Coleman's system for market gardening is brilliant. With his plan-which took him 20 years to design- you can farm 2-3 acres of very intense vegetable production per worker and support 20-40 people with their annual vegetables. That doesn't sound like much land, but put it in perspective. Eliot builds his fields into beds 5' x 100'. That means all 5 of my 7 beds would equal one of his. Then he leaves a 10' path for his equipment, and starts another bed, so each acre is 2 beds wide. Here is the kicker-they are 40 beds deep-so he gets 80 beds per acre: Coleman farms almost 300x the space than I do. That's a lot of hoeing! Think of the thousands of transplants alone, or spreading 100,000 lbs of manure by hand. Every year. And that is just for one acre! Coleman has lots of gee whiz ways to improve your efficiency, but it is still immense.
But my concern with his system (and yes I realize that I am critiquing a master) is that he is still operating in what I am beginning to think is a dated, and potentially unsustainable system. He tills the land up to 6 times per year thereby destroying much of the soil life. In his book Coleman spends a very brief time on no till gardening which he began using in one of his greenhouses. He concedes that after 2 years his plants under the no till were outperforming his other beds, but he did not know how to accomplish it on the scale he was currently working under. That is my new mission.
To that end I am sourcing books on no till, or mulch intensive gardening. I am currently convinced that this is the future of gardening and perhaps agriculture. Read old time farming books and they are unanimous that the best time to plant corn (which needs high nutrient soil) is into a field that has been left to hay for 2 seasons. As Permaculture texts expound-no one has to fertilize a prairie and it will produce as much biomass as a forest. Classics such as Fukuoka's One Straw Revolution, and Ruth Stout's No Work Garden also stress that nature knows best. My own results this year when I redid my wood chip paths only to discover a 1" layer of humus underneath, after just 18 months, are also playing heavily into this.
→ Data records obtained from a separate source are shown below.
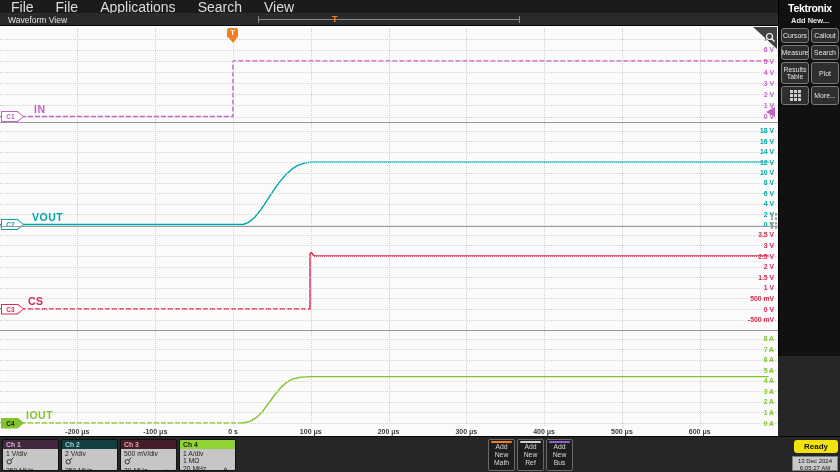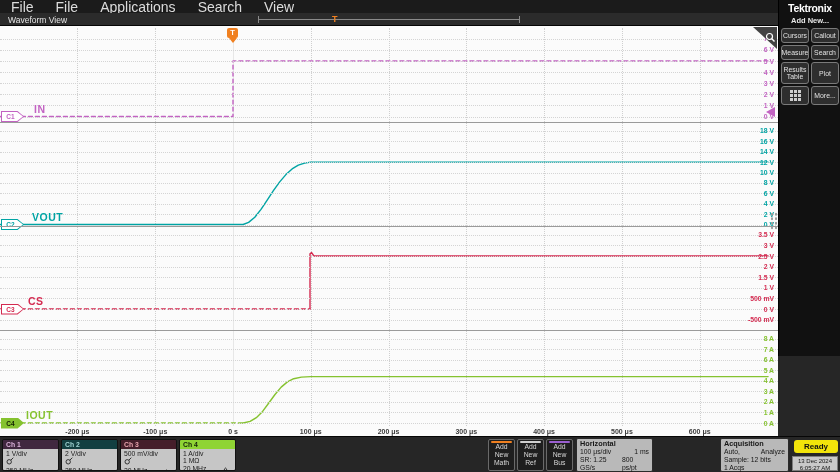--- a/index.html
+++ b/index.html
@@ -338,43 +338,22 @@
           <div>Ref</div>
         </div>
         <div class="addnew" style="left: 546px;">
           <div class="stripe" style="background: rgb(154, 95, 208);"></div>
           <div>Add</div>
           <div>New</div>
           <div>Bus</div>
         </div>
       </div>
 
-    <div class="panel" style="left:576px;width:77px;">
-      <div class="title">Horizontal</div>
-      <div class="prow">
-        <span>100 μs/div</span>
-        <span>1 ms</span>
-      </div>
-      <div class="prow">
-        <span>SR: 1.25 GS/s</span>
-        <span>800 ps/pt</span>
-      </div>
-
-    </div>
-
-
-    <div class="panel" style="left:720px;width:69px;">
-      <div class="title">Acquisition</div>
-      <div class="prow">
-        <span>Auto,</span>
-        <span>Analyze</span>
-      </div>
-      <div>Sample: 12 bits</div>
-      <div>1 Acqs</div>
-    </div>
+
+
 
     <div class="ready">Ready</div>
     <div class="datetime">
       <div>13 Dec 2024</div>
       <div>6:05:27 AM</div>
     </div>
   </div>
 
 </div>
What could be accomplished if I actually intended to compost in place instead of just dumping a chunky carbon source on the ground? There are hundreds of permaculture gardeners out there running these experiments, and I plan on joining their ranks and adding to the literature on the topic here and on One straw.
2007 will see a significant rise in the amount of space I am dedicating to perennial food crops such as small fruit and orchards, deep mulched and under-sown with perennial legumes. In my 7 annual vegetable beds I will be applying the results of this winter's research to limit my tilling to only what is necessary to get the seeds and transplants into the earth.